RECORDS TO USE below:

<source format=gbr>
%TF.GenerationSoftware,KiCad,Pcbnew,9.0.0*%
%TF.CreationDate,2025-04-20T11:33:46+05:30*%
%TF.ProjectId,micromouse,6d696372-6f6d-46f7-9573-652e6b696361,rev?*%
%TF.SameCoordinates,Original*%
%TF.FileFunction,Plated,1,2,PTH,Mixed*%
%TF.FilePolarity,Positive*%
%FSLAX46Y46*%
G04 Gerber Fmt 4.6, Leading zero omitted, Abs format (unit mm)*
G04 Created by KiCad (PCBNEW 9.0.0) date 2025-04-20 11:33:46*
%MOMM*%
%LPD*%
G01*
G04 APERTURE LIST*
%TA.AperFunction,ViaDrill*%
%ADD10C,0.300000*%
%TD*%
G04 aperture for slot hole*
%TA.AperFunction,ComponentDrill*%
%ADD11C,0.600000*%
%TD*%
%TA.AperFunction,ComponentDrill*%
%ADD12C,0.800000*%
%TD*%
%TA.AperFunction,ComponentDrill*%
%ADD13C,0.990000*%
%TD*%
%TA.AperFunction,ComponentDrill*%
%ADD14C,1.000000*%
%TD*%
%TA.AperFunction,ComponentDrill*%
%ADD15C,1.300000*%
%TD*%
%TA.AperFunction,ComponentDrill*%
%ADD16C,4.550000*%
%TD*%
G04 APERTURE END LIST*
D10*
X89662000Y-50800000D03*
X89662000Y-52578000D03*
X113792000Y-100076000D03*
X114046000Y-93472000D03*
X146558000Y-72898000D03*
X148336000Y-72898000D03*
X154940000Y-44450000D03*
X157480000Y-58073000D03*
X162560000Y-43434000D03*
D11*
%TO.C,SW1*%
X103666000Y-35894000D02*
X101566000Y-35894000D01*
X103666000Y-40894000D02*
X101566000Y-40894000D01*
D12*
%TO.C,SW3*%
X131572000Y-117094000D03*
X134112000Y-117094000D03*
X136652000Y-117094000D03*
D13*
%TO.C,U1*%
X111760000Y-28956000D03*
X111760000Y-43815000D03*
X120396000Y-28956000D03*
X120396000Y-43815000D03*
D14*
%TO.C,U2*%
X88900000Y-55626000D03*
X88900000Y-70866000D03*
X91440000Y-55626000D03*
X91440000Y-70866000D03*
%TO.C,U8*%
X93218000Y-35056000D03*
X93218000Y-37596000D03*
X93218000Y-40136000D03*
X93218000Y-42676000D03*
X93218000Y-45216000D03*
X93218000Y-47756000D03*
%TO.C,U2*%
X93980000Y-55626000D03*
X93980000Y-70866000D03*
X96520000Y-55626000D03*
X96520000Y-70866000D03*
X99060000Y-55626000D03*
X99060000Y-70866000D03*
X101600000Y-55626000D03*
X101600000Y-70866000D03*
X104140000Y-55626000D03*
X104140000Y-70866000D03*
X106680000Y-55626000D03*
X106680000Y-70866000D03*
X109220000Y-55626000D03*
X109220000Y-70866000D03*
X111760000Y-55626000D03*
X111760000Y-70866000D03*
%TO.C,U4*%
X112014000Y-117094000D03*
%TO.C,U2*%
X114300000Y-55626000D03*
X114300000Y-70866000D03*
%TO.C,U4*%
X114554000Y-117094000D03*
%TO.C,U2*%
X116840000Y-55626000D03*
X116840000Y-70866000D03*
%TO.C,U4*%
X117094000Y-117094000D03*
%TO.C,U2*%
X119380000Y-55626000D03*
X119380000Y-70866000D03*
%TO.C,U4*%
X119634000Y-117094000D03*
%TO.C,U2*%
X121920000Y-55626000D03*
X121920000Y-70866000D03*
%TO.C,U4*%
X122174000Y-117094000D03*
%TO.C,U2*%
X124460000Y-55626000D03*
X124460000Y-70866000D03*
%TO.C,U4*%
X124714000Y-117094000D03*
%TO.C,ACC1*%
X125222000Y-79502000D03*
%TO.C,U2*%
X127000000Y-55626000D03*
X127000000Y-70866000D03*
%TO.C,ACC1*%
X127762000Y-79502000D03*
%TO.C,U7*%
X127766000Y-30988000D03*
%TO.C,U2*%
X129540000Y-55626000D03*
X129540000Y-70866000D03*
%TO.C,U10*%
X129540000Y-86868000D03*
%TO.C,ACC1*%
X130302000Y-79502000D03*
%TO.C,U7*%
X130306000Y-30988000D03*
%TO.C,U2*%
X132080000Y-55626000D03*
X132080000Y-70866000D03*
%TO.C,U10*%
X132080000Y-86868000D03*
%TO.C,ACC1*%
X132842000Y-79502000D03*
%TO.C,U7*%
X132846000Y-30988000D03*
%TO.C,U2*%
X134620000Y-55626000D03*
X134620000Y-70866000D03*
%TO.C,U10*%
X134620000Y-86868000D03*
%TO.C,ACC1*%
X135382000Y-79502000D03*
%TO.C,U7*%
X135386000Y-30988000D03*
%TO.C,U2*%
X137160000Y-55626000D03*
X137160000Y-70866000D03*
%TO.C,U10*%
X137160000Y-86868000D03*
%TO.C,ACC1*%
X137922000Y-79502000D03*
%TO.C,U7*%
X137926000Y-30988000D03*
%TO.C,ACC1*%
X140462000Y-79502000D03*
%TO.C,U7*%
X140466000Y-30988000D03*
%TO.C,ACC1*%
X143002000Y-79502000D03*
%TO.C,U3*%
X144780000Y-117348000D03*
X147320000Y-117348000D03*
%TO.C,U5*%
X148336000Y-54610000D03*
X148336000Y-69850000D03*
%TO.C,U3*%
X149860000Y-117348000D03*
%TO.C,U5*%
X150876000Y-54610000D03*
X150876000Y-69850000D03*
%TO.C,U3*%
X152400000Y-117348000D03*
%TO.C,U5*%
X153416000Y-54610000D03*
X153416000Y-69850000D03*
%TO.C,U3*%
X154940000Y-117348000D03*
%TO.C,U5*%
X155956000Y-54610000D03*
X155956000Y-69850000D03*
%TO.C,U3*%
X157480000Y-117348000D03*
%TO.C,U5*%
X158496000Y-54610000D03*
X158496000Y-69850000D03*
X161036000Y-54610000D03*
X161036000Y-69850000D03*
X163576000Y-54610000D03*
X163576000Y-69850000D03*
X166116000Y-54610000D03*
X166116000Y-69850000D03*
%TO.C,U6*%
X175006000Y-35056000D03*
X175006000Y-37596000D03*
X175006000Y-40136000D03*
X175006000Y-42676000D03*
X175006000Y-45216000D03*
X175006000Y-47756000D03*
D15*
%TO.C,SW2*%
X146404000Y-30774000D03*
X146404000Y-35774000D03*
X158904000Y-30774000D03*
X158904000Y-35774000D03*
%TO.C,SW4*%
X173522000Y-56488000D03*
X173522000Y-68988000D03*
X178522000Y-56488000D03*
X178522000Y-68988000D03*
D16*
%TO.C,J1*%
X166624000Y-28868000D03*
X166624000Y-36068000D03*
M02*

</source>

End of RECORDS TO USE.
RECORDS TO USE below:

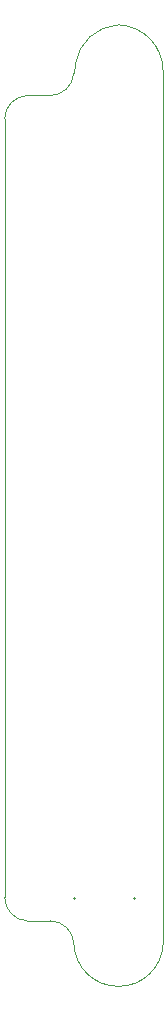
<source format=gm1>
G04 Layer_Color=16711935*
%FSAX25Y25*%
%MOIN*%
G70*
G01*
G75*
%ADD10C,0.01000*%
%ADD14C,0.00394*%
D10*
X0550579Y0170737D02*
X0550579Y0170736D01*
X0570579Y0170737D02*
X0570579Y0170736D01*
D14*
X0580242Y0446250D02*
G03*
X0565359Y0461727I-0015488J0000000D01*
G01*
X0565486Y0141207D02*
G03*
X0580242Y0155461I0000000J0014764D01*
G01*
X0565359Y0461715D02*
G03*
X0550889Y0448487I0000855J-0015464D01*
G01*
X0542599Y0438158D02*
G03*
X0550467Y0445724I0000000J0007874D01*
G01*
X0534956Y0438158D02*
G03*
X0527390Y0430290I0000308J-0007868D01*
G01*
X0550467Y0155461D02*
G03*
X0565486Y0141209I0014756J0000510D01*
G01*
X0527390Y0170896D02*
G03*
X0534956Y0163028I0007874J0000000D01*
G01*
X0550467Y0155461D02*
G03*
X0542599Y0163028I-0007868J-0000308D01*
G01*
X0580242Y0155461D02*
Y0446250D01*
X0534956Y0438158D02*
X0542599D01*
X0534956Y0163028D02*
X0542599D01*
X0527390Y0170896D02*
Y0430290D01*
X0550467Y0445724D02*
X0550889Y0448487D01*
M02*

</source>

End of RECORDS TO USE.

#### [ASSIGNED TASK]
Above are the records. Copy the lines beginning at the one that has "<source format=gbr>" and ending with the one that has "G04 Gerber Fmt", unchanged.

#### [COMPLETED EXERCISE]
<source format=gbr>
%TF.GenerationSoftware,KiCad,Pcbnew,9.0.0*%
%TF.CreationDate,2025-04-20T11:33:46+05:30*%
%TF.ProjectId,micromouse,6d696372-6f6d-46f7-9573-652e6b696361,rev?*%
%TF.SameCoordinates,Original*%
%TF.FileFunction,Plated,1,2,PTH,Mixed*%
%TF.FilePolarity,Positive*%
%FSLAX46Y46*%
G04 Gerber Fmt 4.6, Leading zero omitted, Abs format (unit mm)*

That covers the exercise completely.